BEGIN Provided passage

From the onset there are few moments that aren't filled with Reynolds or others making quips or one-liners that hit more than they miss. The humor was everything that I wanted and more and it was at its best when he was making fun of the previous movies. For instance, Colossus tries to take him back to the Xavier mansion to talk to Professor X, in which Deadpool remarks "McAvoy or Stewart? These timelines are so confusing." It's in these moments that the writing really shines. It may be small in scope, which is mostly due to the budget, but it works perfectly because this is a character that wants to be acknowledged and noticed. Deadpool even goes so far to make remarks about the budgetary restrictions that are in place "which is why we only have two other X-Men in the movie."

The movie spends almost all of the time setting up the hero's, or in this case anti-hero's, origin story which means that we don't get too much background information on the villains. They are given little to do, other than to be hunted and chased, which is often one of the biggest problems of the comic book movies as a genre. In this case, the movie gets a pass because of how great everything else fits and works.

END Provided passage
BEGIN Records for this task

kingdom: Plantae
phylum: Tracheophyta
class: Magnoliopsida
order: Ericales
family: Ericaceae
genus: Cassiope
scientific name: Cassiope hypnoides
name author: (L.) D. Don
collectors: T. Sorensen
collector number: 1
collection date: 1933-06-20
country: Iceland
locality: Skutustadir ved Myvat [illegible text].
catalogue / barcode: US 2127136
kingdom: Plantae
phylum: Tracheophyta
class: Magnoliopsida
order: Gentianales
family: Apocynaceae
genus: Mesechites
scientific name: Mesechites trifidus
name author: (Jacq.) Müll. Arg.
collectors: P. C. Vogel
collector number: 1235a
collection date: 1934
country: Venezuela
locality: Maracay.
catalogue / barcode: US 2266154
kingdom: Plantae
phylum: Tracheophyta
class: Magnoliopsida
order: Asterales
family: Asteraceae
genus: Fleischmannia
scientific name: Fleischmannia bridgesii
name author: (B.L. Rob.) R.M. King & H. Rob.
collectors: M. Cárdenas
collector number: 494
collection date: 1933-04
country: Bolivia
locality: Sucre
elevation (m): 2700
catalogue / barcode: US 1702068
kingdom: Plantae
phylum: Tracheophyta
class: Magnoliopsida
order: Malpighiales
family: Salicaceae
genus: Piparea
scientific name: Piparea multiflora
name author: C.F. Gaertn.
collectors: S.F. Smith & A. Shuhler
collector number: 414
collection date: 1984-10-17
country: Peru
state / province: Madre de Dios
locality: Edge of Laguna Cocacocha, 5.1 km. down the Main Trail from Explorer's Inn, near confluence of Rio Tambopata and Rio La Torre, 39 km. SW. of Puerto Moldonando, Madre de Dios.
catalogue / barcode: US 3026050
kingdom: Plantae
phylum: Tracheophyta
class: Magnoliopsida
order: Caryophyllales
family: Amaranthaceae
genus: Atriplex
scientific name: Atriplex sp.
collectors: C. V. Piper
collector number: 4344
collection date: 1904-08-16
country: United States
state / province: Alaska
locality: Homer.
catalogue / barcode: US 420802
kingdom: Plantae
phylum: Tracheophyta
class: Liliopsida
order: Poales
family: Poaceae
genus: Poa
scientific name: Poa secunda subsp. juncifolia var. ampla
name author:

END Records for this task

Directives
**A.** Reproduce the records from the line with "collectors: C. V. Piper" through the final line of the records, including both of those lines.
**B.** Write a continuation of the review of the Deadpool movie, beginning after its final sentence.

Task responses
**A.**
collectors: C. V. Piper
collector number: 4344
collection date: 1904-08-16
country: United States
state / province: Alaska
locality: Homer.
catalogue / barcode: US 420802
kingdom: Plantae
phylum: Tracheophyta
class: Liliopsida
order: Poales
family: Poaceae
genus: Poa
scientific name: Poa secunda subsp. juncifolia var. ampla
name author:

**B.**
The movie offers a lot of fan service, mostly to correct some missteps of previous entries. The character Colossus is finally represented correctly on-screen as the 8-foot tall Russian-accented X-Men. It only took them 13 years to get his character right. Also, since they're setting up a "shared cinematic universe" with the X-Men movies and it would be great to see Deadpool pop up in the upcoming X-Men: Apocalypse film. It feels like 20th Century Fox is finally righting the previously rocking ship when it comes to their superhero entries. As I mentioned before, this is the underdog movie in this franchise, and it needs to do well to ensure that we are given riskier stories and characters in cinema, which is why I am highly recommending it to any fan or newcomer to comic movies.